Intuição como instrumento da educação
O ensino aos moldes do que ele viveu no Instituto Pestalozzi, basear-se-ia na intuição, aqui vista como a condução das atividades de ensino de tal forma que os alunos pudessem dar sentido ao que viam e viviam. Sob esse princípio, muito se poderia explicar do campo da biologia e da geologia em um passeio nas florestas. A educação seria muito mais tolerável se, em vez de basear-se exclusivamente na memorização de conteúdos isolados, pudesse se transformar em um meio para a compreensão dos fenômenos naturais.
Uma educação que desenvolve o conhecimento, o caráter e o corpo
Já no século 19, Rivail se preocupava com o escopo da educação. Ele a concebia como o desenvolvimento harmônico das diversas faculdades do ser. Por isso, ele parece criticar a ênfase da docência no mero ensino de conteúdos cognitivos, como a matemática e a gramática, para também abranger um desenvolvimento físico, através de exercícios e talvez de atividades como a esgrima, praticada no Instituto Pestalozzi, e da educação moral, que ele credita às impressões recebidas (p. 3), ou seja, ao convívio entre professor e aluno.
Rivail foi um homem que trouxe sua experiência no Instituto Pestalozzi para a França, não se importando com as tradições e os costumes.

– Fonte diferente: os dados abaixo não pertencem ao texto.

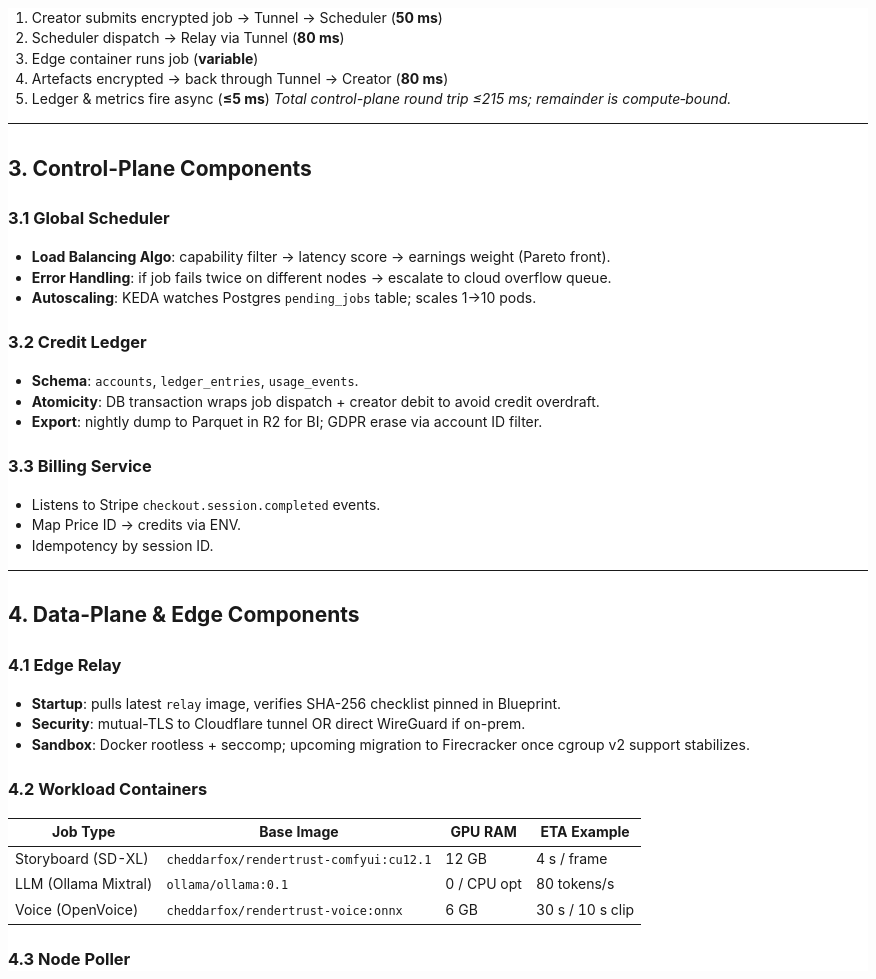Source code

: 1. Creator submits encrypted job → Tunnel → Scheduler (**50 ms**)
2. Scheduler dispatch → Relay via Tunnel (**80 ms**)
3. Edge container runs job (**variable**)
4. Artefacts encrypted → back through Tunnel → Creator (**80 ms**)
5. Ledger & metrics fire async (**≤5 ms**)
   *Total control-plane round trip ≤215 ms; remainder is compute‐bound.*

---

## 3. Control-Plane Components

### 3.1 Global Scheduler

- **Load Balancing Algo**: capability filter → latency score → earnings weight (Pareto front).
- **Error Handling**: if job fails twice on different nodes → escalate to cloud overflow queue.
- **Autoscaling**: KEDA watches Postgres `pending_jobs` table; scales 1→10 pods.

### 3.2 Credit Ledger

- **Schema**: `accounts`, `ledger_entries`, `usage_events`.
- **Atomicity**: DB transaction wraps job dispatch + creator debit to avoid credit overdraft.
- **Export**: nightly dump to Parquet in R2 for BI; GDPR erase via account ID filter.

### 3.3 Billing Service

- Listens to Stripe `checkout.session.completed` events.
- Map Price ID → credits via ENV.
- Idempotency by session ID.

---

## 4. Data-Plane & Edge Components

### 4.1 Edge Relay

- **Startup**: pulls latest `relay` image, verifies SHA-256 checklist pinned in Blueprint.
- **Security**: mutual-TLS to Cloudflare tunnel OR direct WireGuard if on-prem.
- **Sandbox**: Docker rootless + seccomp; upcoming migration to Firecracker once cgroup v2 support stabilizes.

### 4.2 Workload Containers

| Job Type | Base Image | GPU RAM | ETA Example |
|----------|------------|---------|-------------|
| Storyboard (SD-XL) | `cheddarfox/rendertrust-comfyui:cu12.1` | 12 GB | 4 s / frame |
| LLM (Ollama Mixtral) | `ollama/ollama:0.1` | 0 / CPU opt | 80 tokens/s |
| Voice (OpenVoice) | `cheddarfox/rendertrust-voice:onnx` | 6 GB | 30 s / 10 s clip |

### 4.3 Node Poller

Nascido em uma família católica e educado em uma instituição protestante, aprendeu a confiar mais na sua própria experiência de vida que nos livros.
Conviveu com as contradições e saiu em defesa do que considerava ser o melhor para a educação na França. Sua experiência como educador o preparou para a tarefa que se propôs a fazer: estudar os fenômenos mediúnicos a partir de sua própria observação, elaborar uma teoria desses fenômenos e defendê-la da crítica mal fundamentada.
O futuro mostrou que Rivail estava certo na maioria das ideias pedagógicas que defendeu, em uma época na qual podiam soar como mero modismo ao cidadão francês comum.